There exists a conviction in the leader’s office that an empathetic Ed Miliband, perceived to be ‘in touch’ on the economy, sympathetic to the public demand for the reform of private markets, while sensible and reasonable on the EU and immigration, will persuade the centre ground that their interests lie in voting Labour.
Miliband’s solution, however, dismisses a return to old Labour orthodoxies which voters have consistently rejected in the past, where a tax and spend model provides the basis for approaches to public investment and growth. Insiders describe the preferred strategy as one which emphasises a ‘supply-side agenda’. The focus will be on reforming both public and private institutions, increasing competition and regulator efficacy in markets, ensuring long-termism in decision-making around infrastructure projects and providing stability for businesses.

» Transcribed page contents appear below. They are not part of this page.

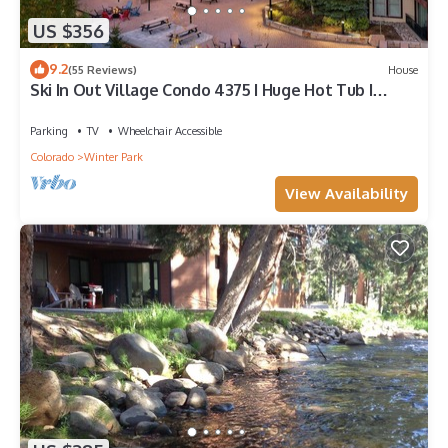
US $356
9.2
(55 Reviews)
House
Ski In Out Village Condo 4375 I Huge Hot Tub I
Views I Heated Garage I Discounted Attractions
Parking
TV
Wheelchair Accessible
Colorado
Winter Park
View Availability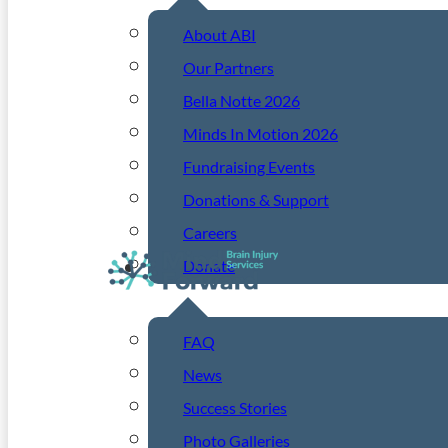
About ABI
Our Partners
Bella Notte 2026
Minds In Motion 2026
Fundraising Events
Donations & Support
Careers
Donate
Resources
FAQ
News
Success Stories
Photo Galleries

To say that the voters will cast their ballots primarily on the issue of the economy is axiomatic – the question is whether they will do so based on their own economic circumstances or on their understanding of the country’s overall growth numbers. Miliband’s assessment is that the Government’s periodic trumpeting of increased headline growth in UK GDP is evidence of a wider disconnect between the Conservatives and the electorate, who aren’t seeing much of an economic trickle-down. He believes that falling wages, increased workplace insecurity and the rising cost of living will swing the vote in his favour.

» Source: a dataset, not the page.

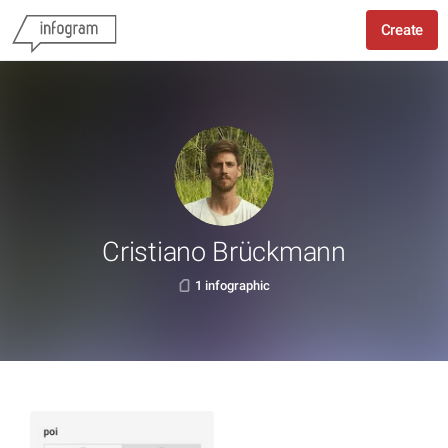
Create
Cristiano Brückmann
1 infographic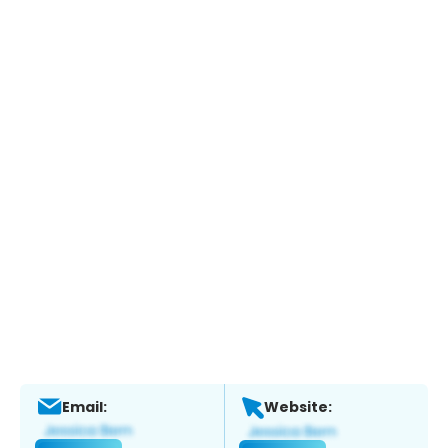
Email:
Website:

The mooted television debates ahead of the general election are being seen by Miliband’s team as an opportunity for the Labour leader to speak directly to the electorate and address their key concerns. There exists a conviction in the leader’s office that an empathetic Ed Miliband who is perceived to be ‘in touch’ on the economy, sympathetic to the public demand for the reform of private markets, while sensible and reasonable on the EU and immigration, will persuade the electorally crucial undecideds on the centre ground that their interests, and those of the nation, lie in voting Labour.
There are numerous potential pitfalls and unknowns that Miliband and his team will have to navigate between now and 7 May. Global economic uncertainty poses domestic risks in a fiscal form that the party will have to speak to comfortably, and the rise of UKIP presents a clear threat to its hegemony in neglected heartlands. Yet the path to power is seldom an easy one, and his team knows that underestimating Ed Miliband is the one mistake his political opponents most regret making.